Later in 1977, Alan Jones won his first and the team’s only Grand Prix in Austria but even by then the cracks were showing, and Shadow was already becoming just another struggling F1 team. Lyons describes the tensions that led to the schism at the end of the year, which led to most of the Shadow staff walking out to create the Arrows F1 team. Unwisely, Tony Southgate had left the building with some of the drawings of the next Shadow under his arm and, notoriously, the Arrows FA 1 so closely resembled the Shadow DN9 that Don Nichols won a court victory against his former colleagues. But that was a Pyrrhic victory, and it was the only thing Shadow was destined to win in Formula One before its ultimate demise in 1980. As the author says, about the 1978 season, “Let us evade tedium. We need not call out every detail of the next two and a fraction years. Shadow’s time of promise had passed.”
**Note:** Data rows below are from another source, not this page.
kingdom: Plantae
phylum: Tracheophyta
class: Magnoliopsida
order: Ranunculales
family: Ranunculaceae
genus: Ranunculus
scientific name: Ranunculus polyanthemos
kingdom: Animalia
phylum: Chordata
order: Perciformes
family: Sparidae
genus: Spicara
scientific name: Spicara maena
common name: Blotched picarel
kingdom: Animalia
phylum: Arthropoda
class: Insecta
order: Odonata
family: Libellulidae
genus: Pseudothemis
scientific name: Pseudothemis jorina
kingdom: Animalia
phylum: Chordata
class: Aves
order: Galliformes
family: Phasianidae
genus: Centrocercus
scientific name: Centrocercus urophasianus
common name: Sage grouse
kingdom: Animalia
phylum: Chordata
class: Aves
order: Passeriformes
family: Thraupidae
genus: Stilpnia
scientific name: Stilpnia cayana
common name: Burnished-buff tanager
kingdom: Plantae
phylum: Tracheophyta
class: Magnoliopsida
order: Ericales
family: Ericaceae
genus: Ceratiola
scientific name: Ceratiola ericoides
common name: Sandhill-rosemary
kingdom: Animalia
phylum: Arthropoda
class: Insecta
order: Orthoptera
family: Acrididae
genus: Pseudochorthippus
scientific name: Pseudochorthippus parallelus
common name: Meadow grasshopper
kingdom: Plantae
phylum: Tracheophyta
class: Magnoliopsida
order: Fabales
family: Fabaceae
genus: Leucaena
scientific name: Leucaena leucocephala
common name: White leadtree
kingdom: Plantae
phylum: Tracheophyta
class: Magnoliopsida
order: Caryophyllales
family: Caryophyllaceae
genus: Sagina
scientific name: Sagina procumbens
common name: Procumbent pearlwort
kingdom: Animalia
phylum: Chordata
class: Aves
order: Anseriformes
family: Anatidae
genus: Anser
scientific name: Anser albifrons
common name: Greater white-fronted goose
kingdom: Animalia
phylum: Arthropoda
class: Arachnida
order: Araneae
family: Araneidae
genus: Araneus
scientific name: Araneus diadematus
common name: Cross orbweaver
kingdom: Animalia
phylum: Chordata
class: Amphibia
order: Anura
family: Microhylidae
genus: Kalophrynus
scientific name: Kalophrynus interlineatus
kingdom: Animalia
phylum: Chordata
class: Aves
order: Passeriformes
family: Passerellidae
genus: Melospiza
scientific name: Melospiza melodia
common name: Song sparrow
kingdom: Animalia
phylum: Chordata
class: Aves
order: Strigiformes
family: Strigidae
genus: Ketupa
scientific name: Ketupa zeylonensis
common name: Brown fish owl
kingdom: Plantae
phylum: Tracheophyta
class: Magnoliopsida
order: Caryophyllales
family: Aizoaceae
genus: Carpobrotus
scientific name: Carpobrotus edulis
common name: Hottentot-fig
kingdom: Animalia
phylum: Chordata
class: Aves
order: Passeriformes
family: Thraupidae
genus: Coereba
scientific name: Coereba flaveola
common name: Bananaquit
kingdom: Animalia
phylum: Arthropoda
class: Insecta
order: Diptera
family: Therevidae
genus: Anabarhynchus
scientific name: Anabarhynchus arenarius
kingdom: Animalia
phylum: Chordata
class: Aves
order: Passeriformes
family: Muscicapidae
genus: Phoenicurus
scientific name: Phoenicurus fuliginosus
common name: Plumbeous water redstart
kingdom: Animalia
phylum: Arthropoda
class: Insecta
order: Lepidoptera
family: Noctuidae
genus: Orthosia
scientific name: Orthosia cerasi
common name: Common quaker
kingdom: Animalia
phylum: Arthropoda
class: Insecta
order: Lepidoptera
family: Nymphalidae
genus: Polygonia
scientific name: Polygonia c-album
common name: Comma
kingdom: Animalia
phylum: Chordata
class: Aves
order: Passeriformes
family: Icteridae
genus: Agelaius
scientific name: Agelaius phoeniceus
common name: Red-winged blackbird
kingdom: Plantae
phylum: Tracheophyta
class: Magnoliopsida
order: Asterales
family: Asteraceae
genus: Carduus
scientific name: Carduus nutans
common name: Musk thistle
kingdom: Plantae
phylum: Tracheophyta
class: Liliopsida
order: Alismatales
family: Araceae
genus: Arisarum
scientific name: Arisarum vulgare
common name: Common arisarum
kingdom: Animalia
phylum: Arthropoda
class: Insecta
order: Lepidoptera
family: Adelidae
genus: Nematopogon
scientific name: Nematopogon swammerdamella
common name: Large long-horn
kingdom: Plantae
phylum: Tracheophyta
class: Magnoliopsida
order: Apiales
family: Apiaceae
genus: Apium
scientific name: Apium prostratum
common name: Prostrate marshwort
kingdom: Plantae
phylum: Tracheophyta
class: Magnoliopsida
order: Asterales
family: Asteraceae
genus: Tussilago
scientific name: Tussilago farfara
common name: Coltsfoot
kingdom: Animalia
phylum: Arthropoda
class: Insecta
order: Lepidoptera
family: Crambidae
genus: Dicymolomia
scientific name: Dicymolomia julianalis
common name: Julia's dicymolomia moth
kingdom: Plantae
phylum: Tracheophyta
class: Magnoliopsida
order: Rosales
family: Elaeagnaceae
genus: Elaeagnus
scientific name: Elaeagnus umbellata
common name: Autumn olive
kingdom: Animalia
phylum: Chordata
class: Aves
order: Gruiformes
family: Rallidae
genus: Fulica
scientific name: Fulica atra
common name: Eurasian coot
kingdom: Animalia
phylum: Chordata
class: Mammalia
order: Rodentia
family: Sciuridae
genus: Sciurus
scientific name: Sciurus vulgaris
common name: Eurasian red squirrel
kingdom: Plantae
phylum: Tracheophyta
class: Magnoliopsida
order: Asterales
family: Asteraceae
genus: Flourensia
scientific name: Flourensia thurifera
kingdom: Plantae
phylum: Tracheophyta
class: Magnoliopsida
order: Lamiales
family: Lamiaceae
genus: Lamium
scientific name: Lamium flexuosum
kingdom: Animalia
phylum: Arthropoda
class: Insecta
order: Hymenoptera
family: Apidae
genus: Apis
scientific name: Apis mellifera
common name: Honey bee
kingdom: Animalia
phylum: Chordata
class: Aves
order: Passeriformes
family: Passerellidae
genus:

Shadow is the team whose legacy is in inverse proportion to its meagre tally of eight race wins and a single series championship. Pete Lyons tells us the story of innovation, showmanship, expertise, tragedy, betrayal and the occasional success, and he tells it beautifully, in the style that first beguiled many of us half a century ago. Ultimately, this book is about one man, the old guy who took time out from curating his hoard of memorabilia and machinery in a warehouse in Salinas, CA to talk about his past to a guy named Pete. It’s not a cheap book, but it is a damn good one!
Let me leave you with a final thought. The UOP logo is the defining image we associate with the Shadow marque and the author tells us how Universal Oil Products was selected, almost by chance in 1971, as a possible sponsor. On page six of the book is a picture of Don Nichols in his old age, sporting a cap emblazoned simply “don.” Invert the picture and it reads “uop.” It isn’t quite nominative determinism, but it comes pretty close, and that is nothing less than we should expect from a man of mystery, right?